(It's better to create than destroy what's unnecessary)

Saturday, August 7, 2010

The Enigma Of Arrival - pg. 25

Sheep were no longer the main animals of the plain. I saw a sheep-shearing only once. It was done by a big man, an Australian, I was told, and the shearing was done in one of the old buildings -- timber walls and a slate roof -- at the side of the cottage-row in which Jack lived. I saw the shearing by accident; I had heard nothing about it; it just happened at the time of my afternoon walk. But the shearing had clearly been news for some; the farm people and people from elsewhere as well had gathered to watch. A display of strength and speed, the fleecy animal lifted and shorn (and sometimes cut) at the same time, and then sent off, oddly naked -- the ceremony was like something out of an old novel, perhaps by Hardy, or out of a Victorian country diary.
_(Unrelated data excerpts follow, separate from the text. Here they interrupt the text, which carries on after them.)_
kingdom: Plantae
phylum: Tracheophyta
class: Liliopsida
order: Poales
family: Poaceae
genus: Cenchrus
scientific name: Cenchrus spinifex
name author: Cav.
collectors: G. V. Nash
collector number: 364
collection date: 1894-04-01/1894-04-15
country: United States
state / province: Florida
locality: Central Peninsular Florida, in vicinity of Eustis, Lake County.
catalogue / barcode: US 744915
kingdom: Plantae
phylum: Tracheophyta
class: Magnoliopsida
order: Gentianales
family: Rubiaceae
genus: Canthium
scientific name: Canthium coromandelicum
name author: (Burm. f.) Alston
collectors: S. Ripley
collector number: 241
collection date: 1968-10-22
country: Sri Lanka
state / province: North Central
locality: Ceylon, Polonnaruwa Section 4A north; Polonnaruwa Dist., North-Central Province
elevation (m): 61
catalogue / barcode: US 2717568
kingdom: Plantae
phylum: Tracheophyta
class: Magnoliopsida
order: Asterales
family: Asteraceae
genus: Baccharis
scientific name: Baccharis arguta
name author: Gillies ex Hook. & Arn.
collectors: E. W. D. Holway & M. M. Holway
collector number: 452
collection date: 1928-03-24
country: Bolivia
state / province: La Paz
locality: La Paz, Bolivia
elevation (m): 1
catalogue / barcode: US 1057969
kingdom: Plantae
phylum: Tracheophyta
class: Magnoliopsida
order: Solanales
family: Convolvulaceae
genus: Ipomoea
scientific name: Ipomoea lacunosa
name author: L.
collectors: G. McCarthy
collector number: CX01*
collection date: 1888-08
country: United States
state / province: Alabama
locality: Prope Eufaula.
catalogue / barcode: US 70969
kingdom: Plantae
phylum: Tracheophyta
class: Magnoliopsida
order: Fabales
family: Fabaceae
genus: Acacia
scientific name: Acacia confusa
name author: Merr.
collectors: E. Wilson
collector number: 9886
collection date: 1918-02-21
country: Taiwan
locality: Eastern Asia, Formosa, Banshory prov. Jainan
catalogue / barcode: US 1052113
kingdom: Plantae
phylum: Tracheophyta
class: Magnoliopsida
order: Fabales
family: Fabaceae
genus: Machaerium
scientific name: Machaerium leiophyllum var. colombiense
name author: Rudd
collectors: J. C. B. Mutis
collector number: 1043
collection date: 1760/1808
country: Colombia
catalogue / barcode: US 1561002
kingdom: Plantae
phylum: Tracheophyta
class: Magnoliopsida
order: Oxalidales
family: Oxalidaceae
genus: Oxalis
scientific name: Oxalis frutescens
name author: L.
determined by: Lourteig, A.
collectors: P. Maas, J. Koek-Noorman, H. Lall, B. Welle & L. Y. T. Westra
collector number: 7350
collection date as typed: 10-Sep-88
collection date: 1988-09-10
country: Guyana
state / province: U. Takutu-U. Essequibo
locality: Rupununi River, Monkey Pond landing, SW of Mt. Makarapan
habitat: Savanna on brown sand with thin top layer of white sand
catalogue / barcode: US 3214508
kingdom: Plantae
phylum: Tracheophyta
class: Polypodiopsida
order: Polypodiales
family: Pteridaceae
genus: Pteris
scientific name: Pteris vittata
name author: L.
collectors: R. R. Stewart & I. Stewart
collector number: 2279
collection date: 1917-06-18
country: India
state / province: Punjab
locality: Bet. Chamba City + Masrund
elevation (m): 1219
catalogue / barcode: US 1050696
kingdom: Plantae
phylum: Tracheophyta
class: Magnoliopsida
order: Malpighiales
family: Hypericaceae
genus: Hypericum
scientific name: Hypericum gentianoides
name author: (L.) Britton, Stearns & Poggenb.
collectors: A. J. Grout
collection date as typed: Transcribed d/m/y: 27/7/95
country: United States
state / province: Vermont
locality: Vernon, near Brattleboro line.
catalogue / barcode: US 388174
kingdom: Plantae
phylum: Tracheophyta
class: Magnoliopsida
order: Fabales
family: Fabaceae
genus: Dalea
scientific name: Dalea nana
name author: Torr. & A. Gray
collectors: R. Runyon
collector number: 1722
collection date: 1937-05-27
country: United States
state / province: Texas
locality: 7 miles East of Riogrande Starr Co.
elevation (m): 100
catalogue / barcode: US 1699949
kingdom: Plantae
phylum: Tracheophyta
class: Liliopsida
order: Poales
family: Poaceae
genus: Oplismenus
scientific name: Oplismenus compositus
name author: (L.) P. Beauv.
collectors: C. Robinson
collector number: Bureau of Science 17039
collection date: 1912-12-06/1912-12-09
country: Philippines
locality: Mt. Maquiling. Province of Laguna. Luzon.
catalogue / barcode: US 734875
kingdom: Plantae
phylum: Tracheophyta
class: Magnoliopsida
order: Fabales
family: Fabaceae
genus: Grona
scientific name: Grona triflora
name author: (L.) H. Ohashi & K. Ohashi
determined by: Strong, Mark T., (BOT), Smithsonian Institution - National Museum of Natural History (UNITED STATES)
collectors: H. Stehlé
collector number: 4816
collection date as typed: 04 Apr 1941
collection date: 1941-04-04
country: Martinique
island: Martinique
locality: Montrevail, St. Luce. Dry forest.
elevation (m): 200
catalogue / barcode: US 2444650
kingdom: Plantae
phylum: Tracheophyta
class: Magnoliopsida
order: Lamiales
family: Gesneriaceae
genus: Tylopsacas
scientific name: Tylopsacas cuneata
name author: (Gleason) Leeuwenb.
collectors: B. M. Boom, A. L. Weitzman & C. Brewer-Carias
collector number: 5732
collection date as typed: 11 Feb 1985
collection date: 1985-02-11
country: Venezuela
And it was as though, then, the firing ranges of Salisbury Plain, and the vapour trails of military aircraft in the sky, and the army houses and the roaring highways didn't lie around us. As though, in that little spot around the farm buildings and Jack's cottage, time had stood still, and things were easy as they had been, for a little while. But the sheep-shearing was from the past. Like the old farm buildings. Like the caravan that wasn't going to move again. Like the barn where grain was no longer stored.